**Job**. Copy out the material below word for word, with nothing changed. Leave out the pictures.

═════ Study material ═════

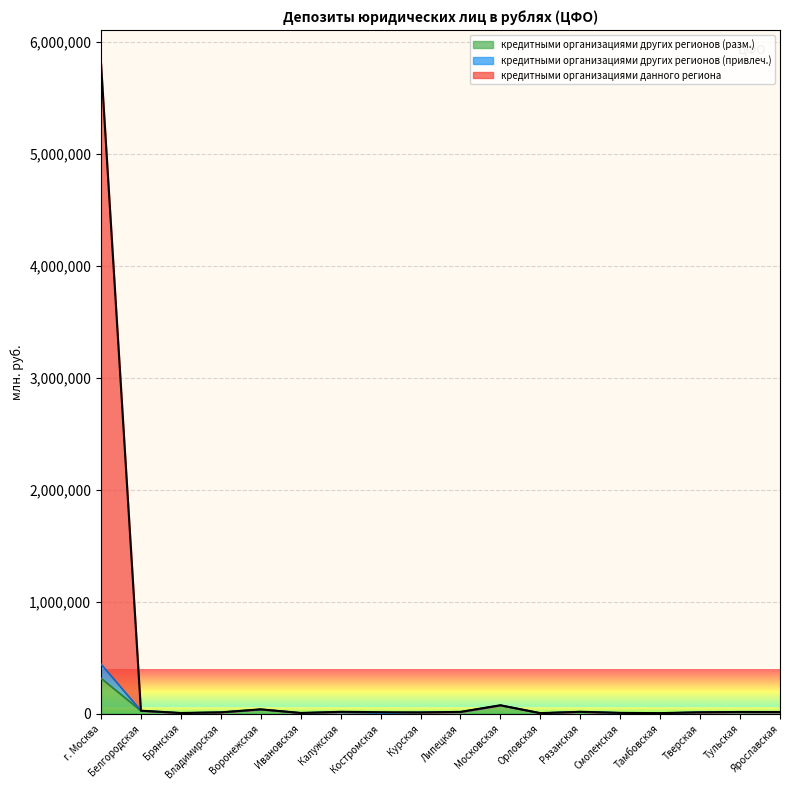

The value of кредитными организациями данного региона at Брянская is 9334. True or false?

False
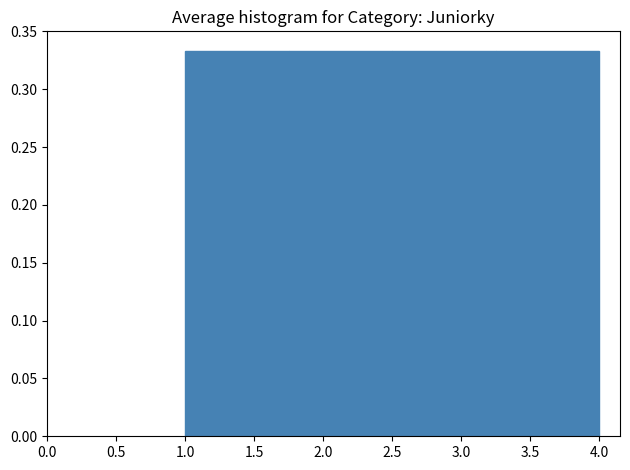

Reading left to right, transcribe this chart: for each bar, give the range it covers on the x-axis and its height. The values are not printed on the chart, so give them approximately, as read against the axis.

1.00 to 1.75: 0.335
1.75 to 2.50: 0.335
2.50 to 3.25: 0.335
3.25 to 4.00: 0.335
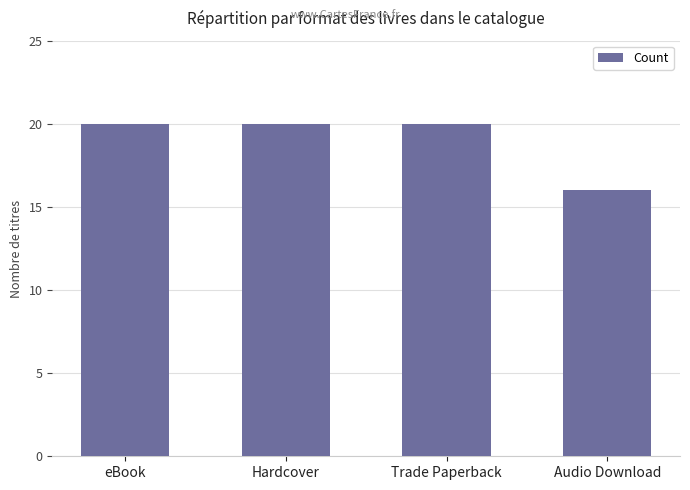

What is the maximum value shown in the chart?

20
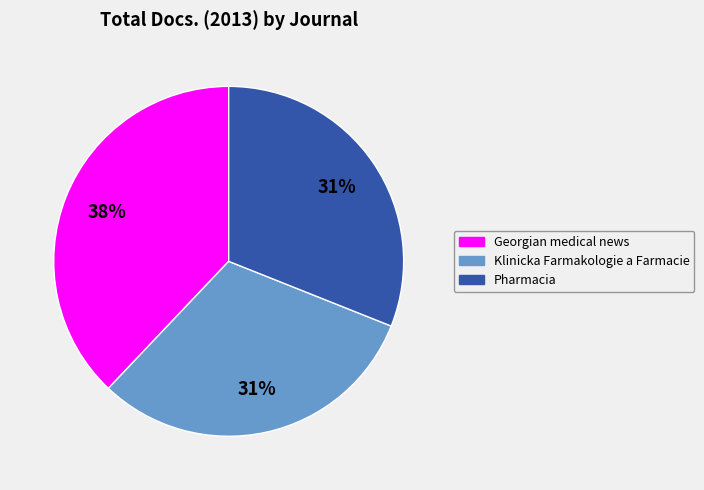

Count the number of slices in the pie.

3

═════

**Result for this task**.
The value of кредитными организациями данного региона at Брянская is 9334. True or false?

False

Reading left to right, transcribe this chart: for each bar, give the range it covers on the x-axis and its height. The values are not printed on the chart, so give them approximately, as read against the axis.

1.00 to 1.75: 0.335
1.75 to 2.50: 0.335
2.50 to 3.25: 0.335
3.25 to 4.00: 0.335

What is the maximum value shown in the chart?

20

Count the number of slices in the pie.

3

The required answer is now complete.